2. Progress towards ‘lock in’ to the conflict (end of Act 1).
3. First attempt to deal with problem. Easy option fails.
4. A more grandiose, more extreme plan – goes horribly wrong (ends with the mid-point)
5. Hero retreats to lick his wounds, confronts his weakness.
6. New plan, hero prepared to change. All goes wrong, nearly destroyed, and new revelation. (end of Act 2)
7. Rejoins the battle. Succeeding until final twist where antagonist turns the tables.
8. Finally defeats antagonist. Wrap up.
So how does the method work?
The following example is based on Indiana Jones and The Raiders of the Lost Ark.
Introductory hook sequence :
Indiana Jones recovers the idol from a cave in the South American jungle only to lose it to his rival, Belloq. Indiana Jones escapes the natives in a plane.
Indiana is teaching as Professor of Archaeology when he is approached by US army who have intercepted a Nazi cable indicating they have found the lost city of Tanis, where the Ark of covenant is buried. (Inciting event)
To find the Ark, Indiana needs the headpiece of the Staff of Ra . He goes to find his friend, Ravenwood in Nepal. He rescues Marion (Ravenwood’s daughter) from the Nazis and escapes with the head-piece. (End of Act 1)
Indiana goes to his friend, Sallah, in Egypt. While shopping in Cairo, Marion is taken by two arabs. Indy shoots the truck driver and the truck crashes and explodes. He thinks Marion is dead and drowns his sorrows in booze. Nazi agents capture him and Belloq brags about the prospect of finding the ark. Indy gets away with the help of children.
Indiana finds the Nazi are digging in the wrong place because their copy of the Ra headpiece is only one-sided (Toht’s burnt hand). Indiana is lowered into the Map room and with the staff and headpiece he locates the true location of the Ark. (Mid Point Climax)
Marion is alive and with Belloq. Indiana finds her but doesn’t set her free. Instead he pursues the Ark, digging in the right place. Indy secures the Ark only to lose it to the Nazis. Indiana and Marion are sealed inside the Well of Souls.
Marion and Indiana escape the Well of Souls. Indiana fights a fist battle on the airfield, chases after the truck on horseback and recovers the Ark. (End of Act 2)
Indiana and Marion sale on a ship from Cairo with the Ark. A Nazi submarine capture the ship and takes the Ark and Marion. Indiana escapes, riding the submarine topside until it reaches a Greek island. Indiana points a rocket launcher at the Ark threatening to destroy it unless Marion is freed. Belloq calls his bluff. (Third Act Twist)
Indiana and Marion are tied to a pole while Belloq opens the ark. Indiana tell Marion to close her eyes. Spirits appear from the ark and destroy the Nazis. The Ark is stored in a huge government warehouse, while Indiana goes back to his life as a professor but this time with Marion.

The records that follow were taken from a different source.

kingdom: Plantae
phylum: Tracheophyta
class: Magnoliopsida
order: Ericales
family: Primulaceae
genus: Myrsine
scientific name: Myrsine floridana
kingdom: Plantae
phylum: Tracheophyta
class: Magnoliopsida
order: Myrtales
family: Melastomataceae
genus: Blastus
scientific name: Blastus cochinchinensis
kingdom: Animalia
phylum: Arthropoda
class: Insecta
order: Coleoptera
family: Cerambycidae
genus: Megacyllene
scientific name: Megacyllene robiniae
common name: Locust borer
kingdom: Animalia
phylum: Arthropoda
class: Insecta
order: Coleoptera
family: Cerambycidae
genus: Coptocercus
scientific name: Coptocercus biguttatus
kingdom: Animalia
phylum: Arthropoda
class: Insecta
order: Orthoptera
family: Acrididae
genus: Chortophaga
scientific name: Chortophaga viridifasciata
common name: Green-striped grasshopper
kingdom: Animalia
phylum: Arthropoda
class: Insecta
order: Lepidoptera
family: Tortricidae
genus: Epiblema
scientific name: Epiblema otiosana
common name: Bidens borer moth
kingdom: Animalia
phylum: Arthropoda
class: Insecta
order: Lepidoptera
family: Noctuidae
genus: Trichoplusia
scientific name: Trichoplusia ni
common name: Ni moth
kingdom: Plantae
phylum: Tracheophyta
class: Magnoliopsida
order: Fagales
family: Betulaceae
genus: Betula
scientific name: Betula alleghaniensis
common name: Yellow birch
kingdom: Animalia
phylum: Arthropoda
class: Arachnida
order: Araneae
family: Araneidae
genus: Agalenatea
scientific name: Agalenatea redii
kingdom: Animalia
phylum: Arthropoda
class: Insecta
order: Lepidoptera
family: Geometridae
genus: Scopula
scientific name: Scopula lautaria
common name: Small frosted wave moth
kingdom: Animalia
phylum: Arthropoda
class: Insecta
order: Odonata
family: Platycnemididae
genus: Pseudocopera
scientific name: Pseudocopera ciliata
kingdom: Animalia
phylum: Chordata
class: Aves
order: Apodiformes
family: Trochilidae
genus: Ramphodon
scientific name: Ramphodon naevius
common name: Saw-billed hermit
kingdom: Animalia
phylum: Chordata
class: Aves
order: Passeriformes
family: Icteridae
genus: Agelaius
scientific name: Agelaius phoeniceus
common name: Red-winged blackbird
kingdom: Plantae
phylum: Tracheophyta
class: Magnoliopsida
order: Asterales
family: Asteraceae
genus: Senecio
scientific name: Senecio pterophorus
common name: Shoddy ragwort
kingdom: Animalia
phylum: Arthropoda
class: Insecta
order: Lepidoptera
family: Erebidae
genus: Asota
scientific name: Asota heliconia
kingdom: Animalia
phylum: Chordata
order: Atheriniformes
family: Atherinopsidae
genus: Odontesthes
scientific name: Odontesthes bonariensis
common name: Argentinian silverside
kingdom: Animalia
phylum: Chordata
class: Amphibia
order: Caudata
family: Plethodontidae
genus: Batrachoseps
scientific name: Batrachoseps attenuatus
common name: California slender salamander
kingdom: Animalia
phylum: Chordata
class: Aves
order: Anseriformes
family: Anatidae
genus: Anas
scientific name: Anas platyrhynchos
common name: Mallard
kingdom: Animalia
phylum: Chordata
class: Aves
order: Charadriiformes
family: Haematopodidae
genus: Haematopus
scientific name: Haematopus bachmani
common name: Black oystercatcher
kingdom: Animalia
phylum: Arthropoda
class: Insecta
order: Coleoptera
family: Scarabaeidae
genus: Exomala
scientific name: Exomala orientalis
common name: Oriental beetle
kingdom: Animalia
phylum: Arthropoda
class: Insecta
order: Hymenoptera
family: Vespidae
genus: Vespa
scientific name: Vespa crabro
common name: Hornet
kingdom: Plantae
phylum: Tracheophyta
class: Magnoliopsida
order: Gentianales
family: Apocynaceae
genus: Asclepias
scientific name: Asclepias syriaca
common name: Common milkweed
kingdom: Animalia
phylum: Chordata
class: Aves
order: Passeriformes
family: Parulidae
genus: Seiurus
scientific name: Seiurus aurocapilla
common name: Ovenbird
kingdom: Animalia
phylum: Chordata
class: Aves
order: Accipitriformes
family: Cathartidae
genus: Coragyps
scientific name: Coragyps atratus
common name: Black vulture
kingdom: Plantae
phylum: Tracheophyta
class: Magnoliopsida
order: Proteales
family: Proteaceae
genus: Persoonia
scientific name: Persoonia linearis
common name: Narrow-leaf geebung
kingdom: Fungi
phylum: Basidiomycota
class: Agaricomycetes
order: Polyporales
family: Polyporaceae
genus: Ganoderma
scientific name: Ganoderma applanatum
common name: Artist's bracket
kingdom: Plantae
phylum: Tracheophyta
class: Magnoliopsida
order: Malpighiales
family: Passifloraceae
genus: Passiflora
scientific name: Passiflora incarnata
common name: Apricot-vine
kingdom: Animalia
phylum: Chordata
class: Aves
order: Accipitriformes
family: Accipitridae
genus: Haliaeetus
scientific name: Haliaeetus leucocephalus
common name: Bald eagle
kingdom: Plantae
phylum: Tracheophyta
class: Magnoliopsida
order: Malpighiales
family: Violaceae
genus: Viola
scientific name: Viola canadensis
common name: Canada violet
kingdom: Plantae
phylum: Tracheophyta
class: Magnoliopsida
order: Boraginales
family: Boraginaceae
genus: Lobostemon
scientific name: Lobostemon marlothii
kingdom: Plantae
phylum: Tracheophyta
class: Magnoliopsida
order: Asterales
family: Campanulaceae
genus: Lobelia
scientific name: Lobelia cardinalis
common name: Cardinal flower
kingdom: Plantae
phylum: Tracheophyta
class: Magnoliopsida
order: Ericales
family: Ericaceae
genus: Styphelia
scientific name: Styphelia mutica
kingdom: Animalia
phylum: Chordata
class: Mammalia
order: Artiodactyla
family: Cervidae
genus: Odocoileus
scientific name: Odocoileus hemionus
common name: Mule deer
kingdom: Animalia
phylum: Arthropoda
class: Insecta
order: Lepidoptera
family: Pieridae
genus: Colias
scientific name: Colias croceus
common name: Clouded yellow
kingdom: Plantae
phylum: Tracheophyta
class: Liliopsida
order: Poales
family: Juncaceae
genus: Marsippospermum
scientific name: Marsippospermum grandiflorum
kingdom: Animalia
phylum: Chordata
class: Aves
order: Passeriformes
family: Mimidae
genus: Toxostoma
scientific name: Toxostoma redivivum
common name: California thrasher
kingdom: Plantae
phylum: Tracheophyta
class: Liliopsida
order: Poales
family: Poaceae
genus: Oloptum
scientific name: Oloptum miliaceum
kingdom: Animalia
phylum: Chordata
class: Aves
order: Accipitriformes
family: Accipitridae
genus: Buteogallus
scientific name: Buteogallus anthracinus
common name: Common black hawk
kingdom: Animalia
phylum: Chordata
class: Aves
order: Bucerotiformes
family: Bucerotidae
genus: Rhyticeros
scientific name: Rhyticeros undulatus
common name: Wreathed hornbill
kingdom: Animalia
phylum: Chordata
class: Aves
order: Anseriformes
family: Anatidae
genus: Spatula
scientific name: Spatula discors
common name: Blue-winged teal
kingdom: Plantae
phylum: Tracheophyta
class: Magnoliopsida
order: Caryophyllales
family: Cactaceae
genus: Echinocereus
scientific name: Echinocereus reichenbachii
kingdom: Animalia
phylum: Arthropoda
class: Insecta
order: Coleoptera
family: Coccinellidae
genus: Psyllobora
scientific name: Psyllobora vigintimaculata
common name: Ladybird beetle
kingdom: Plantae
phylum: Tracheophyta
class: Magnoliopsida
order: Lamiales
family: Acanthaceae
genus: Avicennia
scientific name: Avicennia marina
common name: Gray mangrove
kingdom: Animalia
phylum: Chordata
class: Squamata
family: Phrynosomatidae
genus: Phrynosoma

Several different sequence analyses of this movie are on the internet. The version here is close to one of them, but is not exactly the same. Techncially I have shown nine sequences. The introductory sequence would otherwise be part of the set-up sequence one.
The precise start and finish of each sequence will always involve an element of subjectivity and different people may come to different views. Some might argue that this is a weakness of the methodology, but I would disagree. The only view of the sequence structure that really matters is the one the writer is using to design his story. To the audience the sequence structure is invisibe and should remain so. The acid test is therefore whether as a writer knowing your eight of so sequences of your story is helpful in planning out your story.